DATA SHOWN
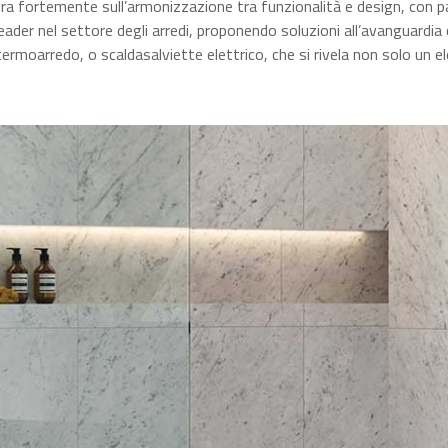
tra fortemente sull’armonizzazione tra funzionalità e design, con p
der nel settore degli arredi, proponendo soluzioni all’avanguardia
ermoarredo, o scaldasalviette elettrico, che si rivela non solo un 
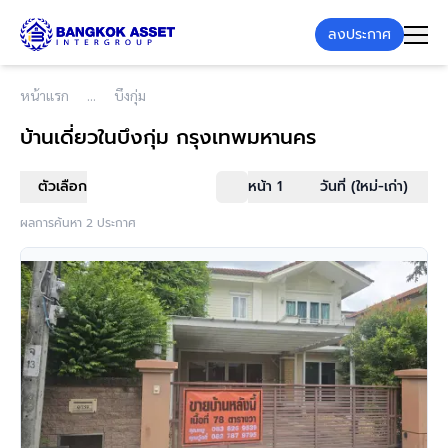
ลงประกาศ
หน้าแรก
บึงกุ่ม
บ้านเดี่ยว
ในบึงกุ่ม กรุงเทพมหานคร
ตัวเลือก
หน้า 1
วันที่ (ใหม่-เก่า)
ผลการค้นหา 2 ประกาศ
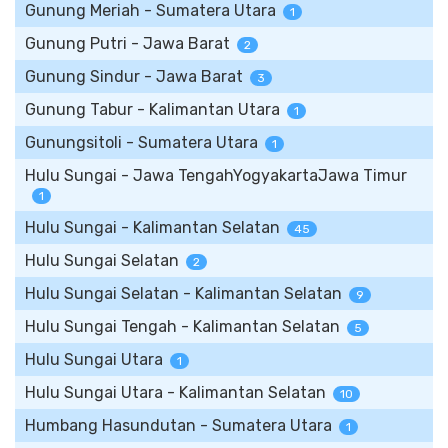
Gunung Meriah - Sumatera Utara
1
Gunung Putri - Jawa Barat
2
Gunung Sindur - Jawa Barat
3
Gunung Tabur - Kalimantan Utara
1
Gunungsitoli - Sumatera Utara
1
Hulu Sungai - Jawa TengahYogyakartaJawa Timur
1
Hulu Sungai - Kalimantan Selatan
45
Hulu Sungai Selatan
2
Hulu Sungai Selatan - Kalimantan Selatan
9
Hulu Sungai Tengah - Kalimantan Selatan
5
Hulu Sungai Utara
1
Hulu Sungai Utara - Kalimantan Selatan
10
Humbang Hasundutan - Sumatera Utara
1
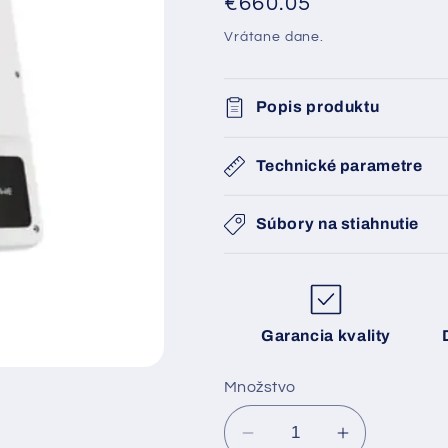
Normálna
€660.05
cena
Vrátane dane.
Popis produktu
Technické parametre
Súbory na stiahnutie
Garancia kvality
Množstvo
Znížiť
Zvýšiť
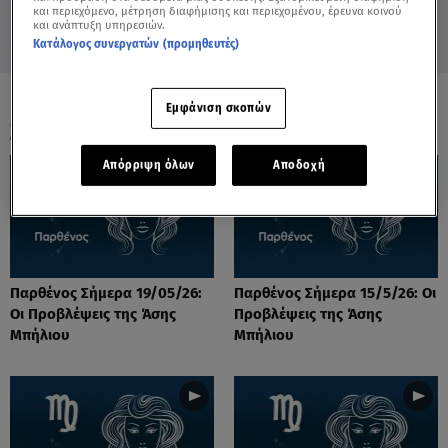
και περιεχόμενο, μέτρηση διαφήμισης και περιεχομένου, έρευνα κοινού
και ανάπτυξη υπηρεσιών.
Κατάλογος συνεργατών (προμηθευτές)
Εμφάνιση σκοπών
ΟΛΑ ΤΑ ΒΙΝΤΕΟ
Απόρριψη όλων
Αποδοχή
Παρθένος Σήμερα 19/05/26:
Παρθένος Σήμερα 15/5/26: Οι
Οι Προβλέψεις της Άσης
Προβλέψεις της Άσης
Μπήλιου
Μπήλιου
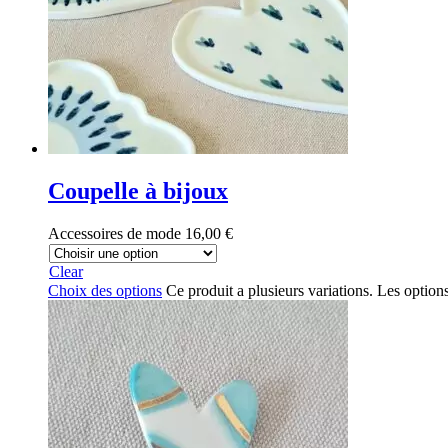
Coupelle à bijoux
Accessoires de mode
16,00
€
Clear
Choix des options
Ce produit a plusieurs variations. Les option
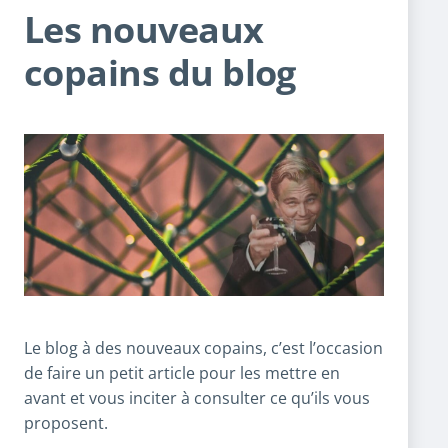
Les nouveaux
copains du blog
Le blog à des nouveaux copains, c’est l’occasion
de faire un petit article pour les mettre en
avant et vous inciter à consulter ce qu’ils vous
proposent.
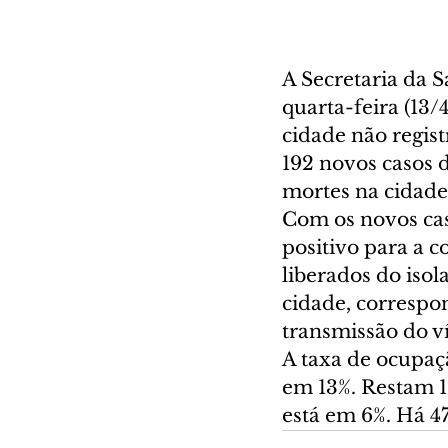
A Secretaria da S
quarta-feira (13/4
cidade não regist
192 novos casos 
mortes na cidade
Com os novos cas
positivo para a c
liberados do iso
cidade, correspo
transmissão do ví
A taxa de ocupaçã
em 13%. Restam 13
está em 6%. Há 47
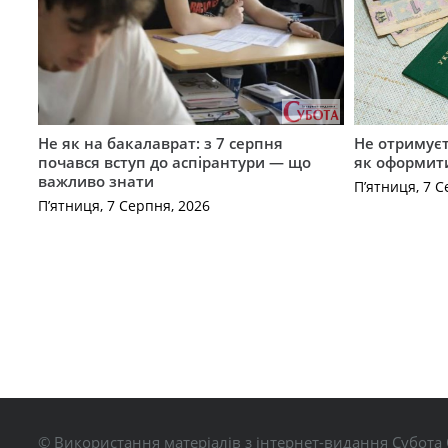
Не як на бакалаврат: з 7 серпня
Не отримуєт
почався вступ до аспірантури — що
як оформит
важливо знати
П’ятниця, 7 С
П’ятниця, 7 Серпня, 2026
© Використання матеріалів з інтернет-видання Субота 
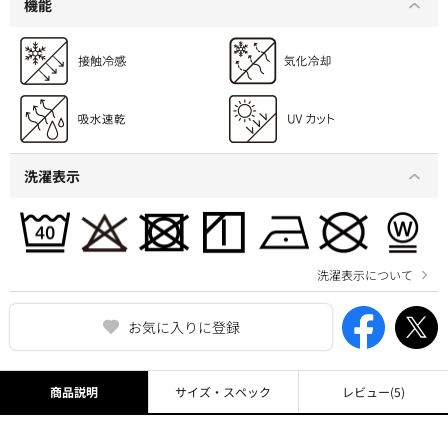
機能
洗濯表示
洗濯表示について
お気に入りに登録
商品説明
サイズ・スペック
レビュー
(5)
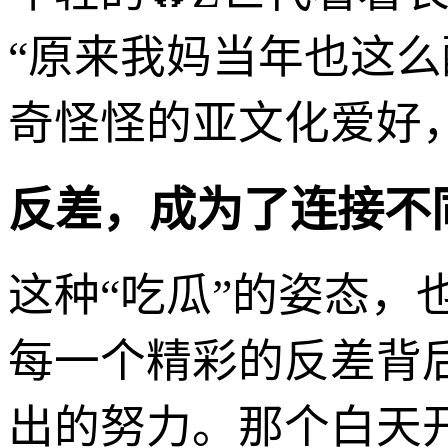
“原来我妈当年也这
奇怪怪的亚文化爱好
反差，成为了连接不
这种“吃瓜”的姿态
每一个精彩的反差背
出的努力。那个白天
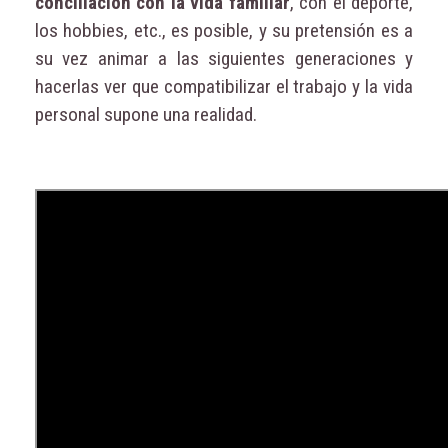
conciliación con la vida familiar
, con el deporte,
los hobbies, etc., es posible, y su pretensión es a
su vez animar a las siguientes generaciones y
hacerlas ver que compatibilizar el trabajo y la vida
personal supone una realidad.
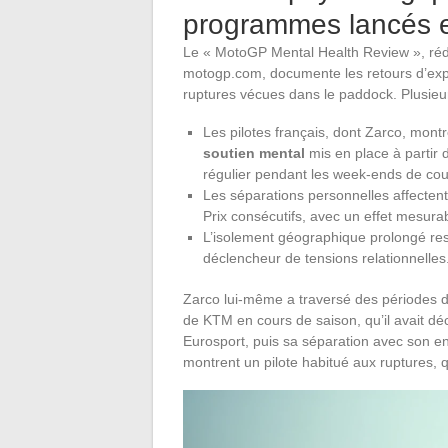
programmes lancés 
Le « MotoGP Mental Health Review », rédi
motogp.com, documente les retours d’expé
ruptures vécues dans le paddock. Plusieur
Les pilotes français, dont Zarco, mont
soutien mental
mis en place à partir
régulier pendant les week-ends de cou
Les séparations personnelles affectent
Prix consécutifs, avec un effet mesurabl
L’isolement géographique prolongé rest
déclencheur de tensions relationnelles
Zarco lui-même a traversé des périodes d
de KTM en cours de saison, qu’il avait dé
Eurosport, puis sa séparation avec son e
montrent un pilote habitué aux ruptures, q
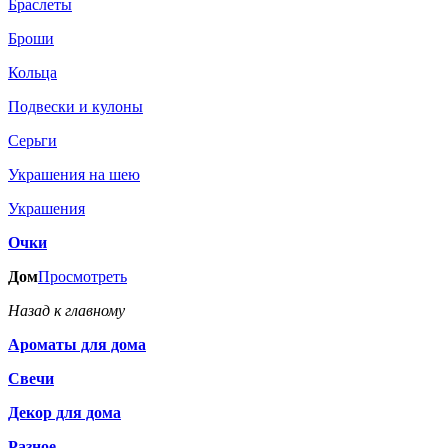
Браслеты
Броши
Кольца
Подвески и кулоны
Серьги
Украшения на шею
Украшения
Очки
Дом
Просмотреть
Назад к главному
Ароматы для дома
Свечи
Декор для дома
Разное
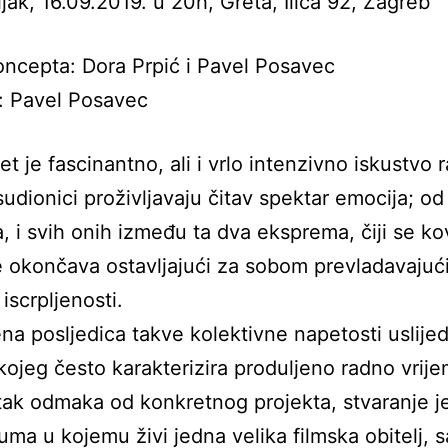
jak, 16.09.2019. u 20h, Greta, Ilica 92, Zagreb
oncepta: Dora Prpić i Pavel Posavec
: Pavel Posavec
et je fascinantno, ali i vrlo intenzivno iskustvo 
udionici proživljavaju čitav spektar emocija; od 
a, i svih onih između ta dva eksprema, čiji se ko
 okončava ostavljajući za sobom prevladavajući
iscrpljenosti.
na posljedica takve kolektivne napetosti uslije
kojeg često karakterizira produljeno radno vrije
ak odmaka od konkretnog projekta, stvaranje j
uma u kojemu živi jedna velika filmska obitelj, 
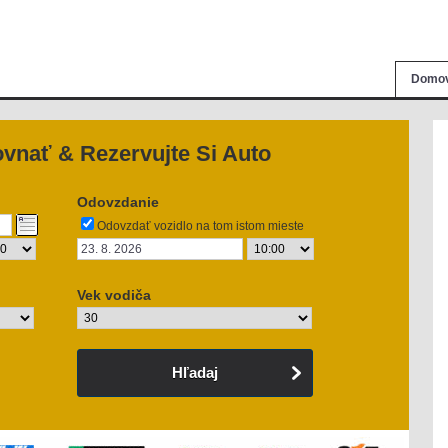
Domov
vnať & Rezervujte Si Auto
Odovzdanie
Odovzdať vozidlo na tom istom mieste
Vek vodiča
Hľadaj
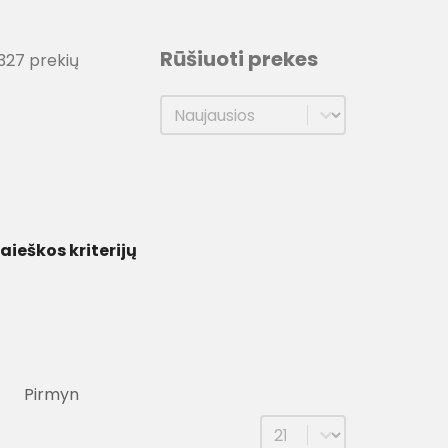
Rūšiuoti prekes
š 327 prekių
Rūšiuoti prekes
Rūšiuoti prekes
aieškos kriterijų
Pirmyn
Select number per pag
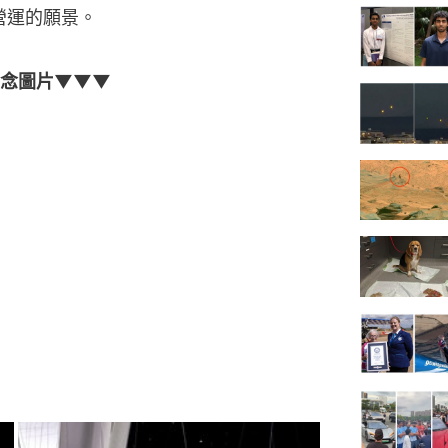
營運的願景。
概念圖片▼▼▼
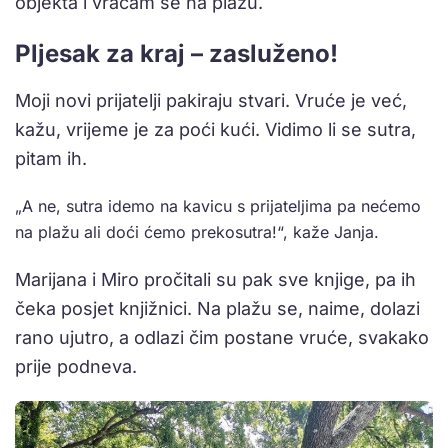
objekta i vraćam se na plažu.
Pljesak za kraj – zasluženo!
Moji novi prijatelji pakiraju stvari. Vruće je već,
kažu, vrijeme je za poći kući. Vidimo li se sutra,
pitam ih.
„A ne, sutra idemo na kavicu s prijateljima pa nećemo
na plažu ali doći ćemo prekosutra!“, kaže Janja.
Marijana i Miro pročitali su pak sve knjige, pa ih
čeka posjet knjižnici. Na plažu se, naime, dolazi
rano ujutro, a odlazi čim postane vruće, svakako
prije podneva.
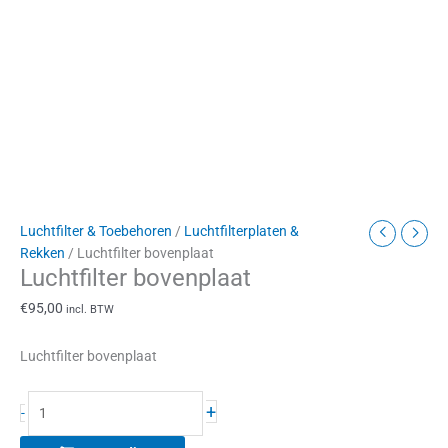
Luchtfilter & Toebehoren
/
Luchtfilterplaten &
Rekken
/ Luchtfilter bovenplaat
Luchtfilter bovenplaat
€
95,00
incl. BTW
Luchtfilter bovenplaat
+
-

HOW TO COMPLETE THIS TASK
Give the records again exactly, minus the pictures.

EXERCISE RESULT
tra fortemente sull’armonizzazione tra funzionalità e design, con p
der nel settore degli arredi, proponendo soluzioni all’avanguardia
ermoarredo, o scaldasalviette elettrico, che si rivela non solo un 
ลงประกาศ
หน้าแรก
บึงกุ่ม
บ้านเดี่ยว
ในบึงกุ่ม กรุงเทพมหานคร
ตัวเลือก
หน้า 1
วันที่ (ใหม่-เก่า)
ผลการค้นหา 2 ประกาศ
Gunung Meriah - Sumatera Utara
1
Gunung Putri - Jawa Barat
2
Gunung Sindur - Jawa Barat
3
Gunung Tabur - Kalimantan Utara
1
Gunungsitoli - Sumatera Utara
1
Hulu Sungai - Jawa TengahYogyakartaJawa Timur
1
Hulu Sungai - Kalimantan Selatan
45
Hulu Sungai Selatan
2
Hulu Sungai Selatan - Kalimantan Selatan
9
Hulu Sungai Tengah - Kalimantan Selatan
5
Hulu Sungai Utara
1
Hulu Sungai Utara - Kalimantan Selatan
10
Humbang Hasundutan - Sumatera Utara
1
Normálna
€660.05
cena
Vrátane dane.
Popis produktu
Technické parametre
Súbory na stiahnutie
Garancia kvality
Množstvo
Znížiť
Zvýšiť
και περιεχόμενο, μέτρηση διαφήμισης και περιεχομένου, έρευνα κοινού
και ανάπτυξη υπηρεσιών.
Κατάλογος συνεργατών (προμηθευτές)
Εμφάνιση σκοπών
ΟΛΑ ΤΑ ΒΙΝΤΕΟ
Απόρριψη όλων
Αποδοχή
Παρθένος Σήμερα 19/05/26:
Παρθένος Σήμερα 15/5/26: Οι
Οι Προβλέψεις της Άσης
Προβλέψεις της Άσης
Μπήλιου
Μπήλιου
Coupelle à bijoux
Accessoires de mode
16,00
€
Clear
Choix des options
Ce produit a plusieurs variations. Les option
Les nouveaux
copains du blog
Le blog à des nouveaux copains, c’est l’occasion
de faire un petit article pour les mettre en
avant et vous inciter à consulter ce qu’ils vous
proposent.
A Secretaria da S
quarta-feira (13/4
cidade não regist
192 novos casos 
mortes na cidade
Com os novos cas
positivo para a c
liberados do iso
cidade, correspo
transmissão do ví
A taxa de ocupaçã
em 13%. Restam 13
está em 6%. Há 47
Не як на бакалаврат: з 7 серпня
Не отримуєт
почався вступ до аспірантури — що
як оформит
важливо знати
П’ятниця, 7 С
П’ятниця, 7 Серпня, 2026
© Використання матеріалів з інтернет-видання Субота 
機能
洗濯表示
洗濯表示について
お気に入りに登録
商品説明
サイズ・スペック
レビュー
(5)
“原来我妈当年也这
奇怪怪的亚文化爱好
反差，成为了连接不
这种“吃瓜”的姿态
每一个精彩的反差背
出的努力。那个白天
conciliación con la vida familiar
, con el deporte,
los hobbies, etc., es posible, y su pretensión es a
su vez animar a las siguientes generaciones y
hacerlas ver que compatibilizar el trabajo y la vida
personal supone una realidad.
programmes lancés 
Le « MotoGP Mental Health Review », rédi
motogp.com, documente les retours d’expé
ruptures vécues dans le paddock. Plusieur
Les pilotes français, dont Zarco, mont
soutien mental
mis en place à partir
régulier pendant les week-ends de cou
Les séparations personnelles affectent
Prix consécutifs, avec un effet mesurabl
L’isolement géographique prolongé rest
déclencheur de tensions relationnelles
Zarco lui-même a traversé des périodes d
de KTM en cours de saison, qu’il avait dé
Eurosport, puis sa séparation avec son e
montrent un pilote habitué aux ruptures, q
Браслеты
Броши
Кольца
Подвески и кулоны
Серьги
Украшения на шею
Украшения
Очки
Дом
Просмотреть
Назад к главному
Ароматы для дома
Свечи
Декор для дома
Разное
jak, 16.09.2019. u 20h, Greta, Ilica 92, Zagreb
oncepta: Dora Prpić i Pavel Posavec
: Pavel Posavec
et je fascinantno, ali i vrlo intenzivno iskustvo 
udionici proživljavaju čitav spektar emocija; od 
a, i svih onih između ta dva eksprema, čiji se ko
 okončava ostavljajući za sobom prevladavajući
iscrpljenosti.
na posljedica takve kolektivne napetosti uslije
kojeg često karakterizira produljeno radno vrije
ak odmaka od konkretnog projekta, stvaranje j
uma u kojemu živi jedna velika filmska obitelj, 
Domov
vnať & Rezervujte Si Auto
Odovzdanie
Odovzdať vozidlo na tom istom mieste
Vek vodiča
Hľadaj
Rūšiuoti prekes
š 327 prekių
Rūšiuoti prekes
Rūšiuoti prekes
aieškos kriterijų
Pirmyn
Select number per pag
營運的願景。
概念圖片▼▼▼
objekta i vraćam se na plažu.
Pljesak za kraj – zasluženo!
Moji novi prijatelji pakiraju stvari. Vruće je već,
kažu, vrijeme je za poći kući. Vidimo li se sutra,
pitam ih.
„A ne, sutra idemo na kavicu s prijateljima pa nećemo
na plažu ali doći ćemo prekosutra!“, kaže Janja.
Marijana i Miro pročitali su pak sve knjige, pa ih
čeka posjet knjižnici. Na plažu se, naime, dolazi
rano ujutro, a odlazi čim postane vruće, svakako
prije podneva.
Luchtfilter & Toebehoren
/
Luchtfilterplaten &
Rekken
/ Luchtfilter bovenplaat
Luchtfilter bovenplaat
€
95,00
incl. BTW
Luchtfilter bovenplaat
+
-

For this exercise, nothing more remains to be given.